TASK REQUIREMENTS:
Return every record below exactly.

[Entries taken from a collection]

******

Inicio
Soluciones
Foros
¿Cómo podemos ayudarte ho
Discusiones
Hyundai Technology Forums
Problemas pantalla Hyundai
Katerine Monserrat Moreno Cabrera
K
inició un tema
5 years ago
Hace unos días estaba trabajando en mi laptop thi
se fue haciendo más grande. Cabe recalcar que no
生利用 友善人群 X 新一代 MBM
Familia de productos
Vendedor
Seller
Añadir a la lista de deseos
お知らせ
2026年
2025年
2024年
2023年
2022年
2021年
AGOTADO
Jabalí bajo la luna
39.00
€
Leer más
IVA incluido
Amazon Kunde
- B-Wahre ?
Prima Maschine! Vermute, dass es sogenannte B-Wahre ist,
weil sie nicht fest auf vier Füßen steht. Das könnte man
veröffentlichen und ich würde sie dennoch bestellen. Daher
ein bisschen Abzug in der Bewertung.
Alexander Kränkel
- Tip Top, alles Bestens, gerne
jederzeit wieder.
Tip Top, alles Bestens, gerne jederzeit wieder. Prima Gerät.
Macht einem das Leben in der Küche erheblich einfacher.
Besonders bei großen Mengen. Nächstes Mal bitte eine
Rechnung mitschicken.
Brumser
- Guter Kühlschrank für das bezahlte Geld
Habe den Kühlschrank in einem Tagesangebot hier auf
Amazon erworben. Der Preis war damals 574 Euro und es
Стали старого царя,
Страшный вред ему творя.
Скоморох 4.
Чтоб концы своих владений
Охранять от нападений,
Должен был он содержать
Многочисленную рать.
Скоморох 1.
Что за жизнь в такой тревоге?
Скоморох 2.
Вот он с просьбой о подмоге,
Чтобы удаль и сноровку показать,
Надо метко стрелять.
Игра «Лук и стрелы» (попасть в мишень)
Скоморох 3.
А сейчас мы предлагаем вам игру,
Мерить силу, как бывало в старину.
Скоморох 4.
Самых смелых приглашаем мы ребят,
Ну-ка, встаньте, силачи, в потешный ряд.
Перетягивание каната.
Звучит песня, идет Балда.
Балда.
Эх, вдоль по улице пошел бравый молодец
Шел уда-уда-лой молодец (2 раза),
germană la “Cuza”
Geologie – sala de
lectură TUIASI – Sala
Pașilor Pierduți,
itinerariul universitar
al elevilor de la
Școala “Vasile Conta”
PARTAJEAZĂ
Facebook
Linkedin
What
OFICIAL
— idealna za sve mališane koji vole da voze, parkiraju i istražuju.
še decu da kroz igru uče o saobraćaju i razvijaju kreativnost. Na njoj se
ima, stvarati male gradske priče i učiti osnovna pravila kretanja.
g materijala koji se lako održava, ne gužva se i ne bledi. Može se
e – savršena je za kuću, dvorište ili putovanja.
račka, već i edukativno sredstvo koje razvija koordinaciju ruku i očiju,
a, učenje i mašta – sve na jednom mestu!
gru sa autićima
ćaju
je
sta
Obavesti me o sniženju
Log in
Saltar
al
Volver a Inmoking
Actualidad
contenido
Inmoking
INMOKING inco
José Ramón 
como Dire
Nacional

******

REPLY TO THE TASK:
Inicio
Soluciones
Foros
¿Cómo podemos ayudarte ho
Discusiones
Hyundai Technology Forums
Problemas pantalla Hyundai
Katerine Monserrat Moreno Cabrera
K
inició un tema
5 years ago
Hace unos días estaba trabajando en mi laptop thi
se fue haciendo más grande. Cabe recalcar que no
生利用 友善人群 X 新一代 MBM
Familia de productos
Vendedor
Seller
Añadir a la lista de deseos
お知らせ
2026年
2025年
2024年
2023年
2022年
2021年
AGOTADO
Jabalí bajo la luna
39.00
€
Leer más
IVA incluido
Amazon Kunde
- B-Wahre ?
Prima Maschine! Vermute, dass es sogenannte B-Wahre ist,
weil sie nicht fest auf vier Füßen steht. Das könnte man
veröffentlichen und ich würde sie dennoch bestellen. Daher
ein bisschen Abzug in der Bewertung.
Alexander Kränkel
- Tip Top, alles Bestens, gerne
jederzeit wieder.
Tip Top, alles Bestens, gerne jederzeit wieder. Prima Gerät.
Macht einem das Leben in der Küche erheblich einfacher.
Besonders bei großen Mengen. Nächstes Mal bitte eine
Rechnung mitschicken.
Brumser
- Guter Kühlschrank für das bezahlte Geld
Habe den Kühlschrank in einem Tagesangebot hier auf
Amazon erworben. Der Preis war damals 574 Euro und es
Стали старого царя,
Страшный вред ему творя.
Скоморох 4.
Чтоб концы своих владений
Охранять от нападений,
Должен был он содержать
Многочисленную рать.
Скоморох 1.
Что за жизнь в такой тревоге?
Скоморох 2.
Вот он с просьбой о подмоге,
Чтобы удаль и сноровку показать,
Надо метко стрелять.
Игра «Лук и стрелы» (попасть в мишень)
Скоморох 3.
А сейчас мы предлагаем вам игру,
Мерить силу, как бывало в старину.
Скоморох 4.
Самых смелых приглашаем мы ребят,
Ну-ка, встаньте, силачи, в потешный ряд.
Перетягивание каната.
Звучит песня, идет Балда.
Балда.
Эх, вдоль по улице пошел бравый молодец
Шел уда-уда-лой молодец (2 раза),
germană la “Cuza”
Geologie – sala de
lectură TUIASI – Sala
Pașilor Pierduți,
itinerariul universitar
al elevilor de la
Școala “Vasile Conta”
PARTAJEAZĂ
Facebook
Linkedin
What
OFICIAL
— idealna za sve mališane koji vole da voze, parkiraju i istražuju.
še decu da kroz igru uče o saobraćaju i razvijaju kreativnost. Na njoj se
ima, stvarati male gradske priče i učiti osnovna pravila kretanja.
g materijala koji se lako održava, ne gužva se i ne bledi. Može se
e – savršena je za kuću, dvorište ili putovanja.
račka, već i edukativno sredstvo koje razvija koordinaciju ruku i očiju,
a, učenje i mašta – sve na jednom mestu!
gru sa autićima
ćaju
je
sta
Obavesti me o sniženju
Log in
Saltar
al
Volver a Inmoking
Actualidad
contenido
Inmoking
INMOKING inco
José Ramón 
como Dire
Nacional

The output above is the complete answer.